Barla Lahikası 211. Mektup

    Risale-i Nur Tercümeleri sitesinden
    Diğer diller:
    • Türkçe

    بِاس۟مِهٖ مَن۟ تُسَبِّحُ لَهُ السَّمٰوَاتُ السَّب۟عُ وَال۟اَر۟ضُ وَمَن۟ فٖيهِنَّ وَ اِن۟ مِن۟ شَى۟ءٍ اِلَّا يُسَبِّحُ بِحَم۟دِهٖ

    اَلسَّلَامُ عَلَي۟كُم۟ وَ رَح۟مَةُ اللّٰهِ وَ بَرَكَاتُهُ بِعَدَدِ عَاشِرَاتِ دَقَائِقِ اَيَّامِ ال۟فِرَاقِ

    Aziz, sıddık, vefadar, hakikatli, fedakâr kardeşlerim Nuh Bey, Molla Abdülmecid, Molla Hamid!

    Çok mübarek hediyenizi açtık, gördük ki Van hediyesi değil belki Medine-i Münevvere ve Ravza-i Şerife’nin mübarek kerametli hediyesidir. Hem fiyatı, üstünde yazıldığı gibi yirmi beş lira değil, yirmi beş bin liradan fazla manen kıymetlidir. O mübarek hediyeyi Medine-i Münevvere namına, bu havalideki Kur’an-ı Hakîm’in hizmetinde hâlis hizmetkârlarına ve benim arkadaşlarıma tevzi etmek için –ale’r-re’si ve’l-ayn– kabul ettik. Fakat bu manevî hediyenin ehemmiyetli bir sırrı bulunduğu bana ihtar edildi. Yani Cenab-ı Hakk’a yüz bin şükrediyorum ki Kur’an’a ve Zat-ı Risalet’e hizmetimizin bir alâmet-i makbuliyeti nevinden olarak, bir iltifat-ı Nebevîyi hissettim.

    O sırrı size açmak münasip görüldü. Şöyle ki: Şimdi bu mektubu yazan kâtip ile kardeşi Mesud beraber bir gün, üç aydan beri bahsi geçmediği Ahmed Ağa’nın bahsi geçti. Beraberimde kâtip Tevfik ile Mesud’a dedim: Bütün kitapları Diyarbekir’deki Ahmed Ağa’ya göndereceğiz. Tâ ya Şam-ı Şerif tarafına ya Van’daki sıddıklara ulaştırsın. Bu sözümüz ve meşveretten dört saat sonra, aynen o Ahmed Ağa habersiz çıktı geldi.
=-=-=
- [Yapılacak Görev]:
Yukarıdaki hediye mektubunu son cümlesinin ardından sürdürün.
=-=-=
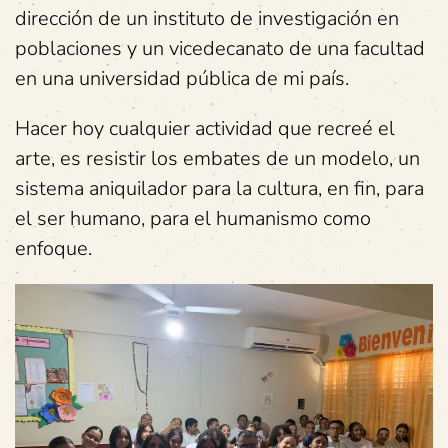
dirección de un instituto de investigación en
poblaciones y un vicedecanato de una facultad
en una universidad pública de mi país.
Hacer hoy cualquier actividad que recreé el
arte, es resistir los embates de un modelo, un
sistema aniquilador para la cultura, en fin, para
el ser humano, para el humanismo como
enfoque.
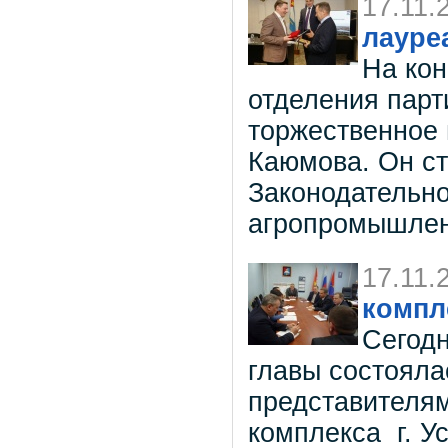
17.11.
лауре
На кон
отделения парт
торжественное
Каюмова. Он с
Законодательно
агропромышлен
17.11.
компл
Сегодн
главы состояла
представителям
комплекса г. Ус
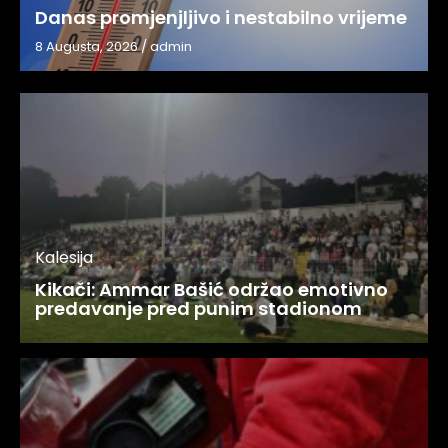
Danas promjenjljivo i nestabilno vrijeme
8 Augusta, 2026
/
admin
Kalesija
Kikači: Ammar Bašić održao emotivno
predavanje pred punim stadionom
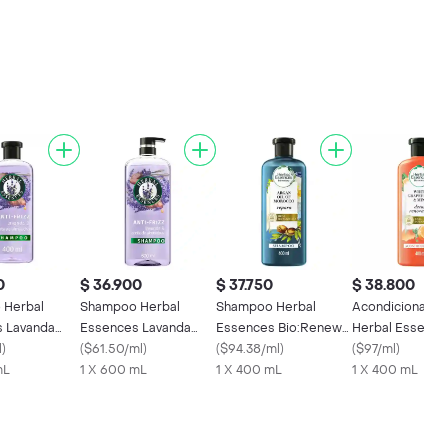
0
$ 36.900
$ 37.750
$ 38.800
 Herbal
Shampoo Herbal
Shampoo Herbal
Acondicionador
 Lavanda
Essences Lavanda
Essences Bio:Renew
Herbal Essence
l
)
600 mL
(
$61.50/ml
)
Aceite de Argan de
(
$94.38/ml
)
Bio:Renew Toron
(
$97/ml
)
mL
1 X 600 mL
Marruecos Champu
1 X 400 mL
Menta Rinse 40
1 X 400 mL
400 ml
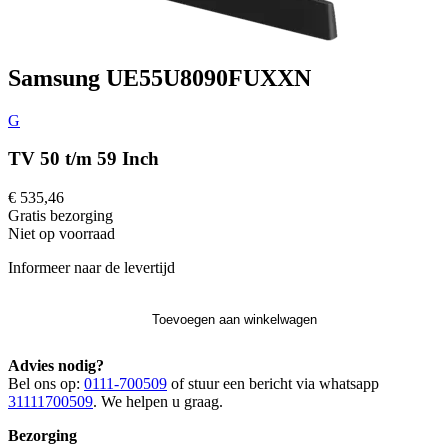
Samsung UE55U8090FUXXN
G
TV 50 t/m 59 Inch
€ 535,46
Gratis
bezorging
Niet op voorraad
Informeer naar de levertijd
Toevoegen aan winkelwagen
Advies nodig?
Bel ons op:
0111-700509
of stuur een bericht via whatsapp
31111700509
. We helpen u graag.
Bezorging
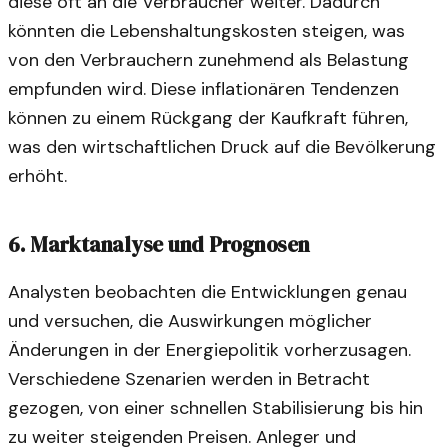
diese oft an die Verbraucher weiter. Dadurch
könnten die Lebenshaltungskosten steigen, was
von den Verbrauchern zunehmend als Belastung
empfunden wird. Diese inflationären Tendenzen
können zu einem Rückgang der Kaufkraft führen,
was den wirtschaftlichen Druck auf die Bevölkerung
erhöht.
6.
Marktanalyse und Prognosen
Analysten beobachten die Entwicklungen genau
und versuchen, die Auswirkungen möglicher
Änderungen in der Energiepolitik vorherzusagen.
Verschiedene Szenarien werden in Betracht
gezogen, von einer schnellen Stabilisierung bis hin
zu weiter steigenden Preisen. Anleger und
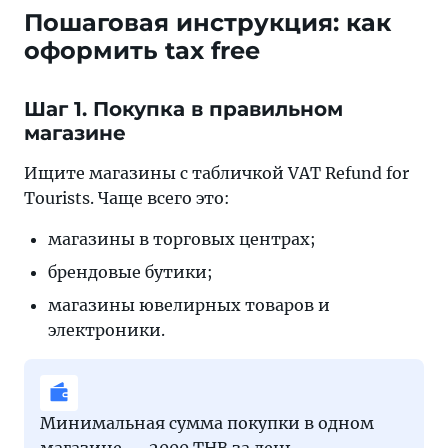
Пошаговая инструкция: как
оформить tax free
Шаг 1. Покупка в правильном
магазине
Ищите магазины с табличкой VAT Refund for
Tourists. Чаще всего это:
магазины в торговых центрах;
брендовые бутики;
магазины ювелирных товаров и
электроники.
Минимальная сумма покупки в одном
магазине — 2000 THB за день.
=-=-=
- [Görev Sonucu]:
    Aynı günde siyah bir mürekkebimiz vardı. Keşke güzel bir kırmızı mürekkebimiz olsaydı dedik. Biraz o mürekkebden taş üzerine döktük, siyah ve mor idi. Sonra yazmaya başladık. Tam istediğimiz tarzda kırmızı oldu. Bu hale yedi sekiz kişi pek çok hayret ettik. Bu işi de bir fâl-i hayır addettik. Fesübhanallah dedik, bunda bir sır var. Sonra birdenbire hatırıma geldi; Şam-ı Şerif’te eniştem Molla Said var, bir kısım kitapları Ahmed Ağa’ya verip göndereceğim, dedikten sonra tam bir sıddık olan Nuh Bey hatırıma geldi.

    Evvel başka memleket niyetiyle, sonra İstanbul’daki kardeşlerin istemesiyle, siyah tali’imiz suretini değiştirip parlayacaktır diye mana verdik. Sonra Mısır’a niyet edip yazdırdığım kitapları, en lâyık Van’ı ve en sadıkı Nuh’u gördüm, ona göndereceğim diye Ahmed Ağa gittikten sonra, onun arkasından Burdur’a kadar gönderdim.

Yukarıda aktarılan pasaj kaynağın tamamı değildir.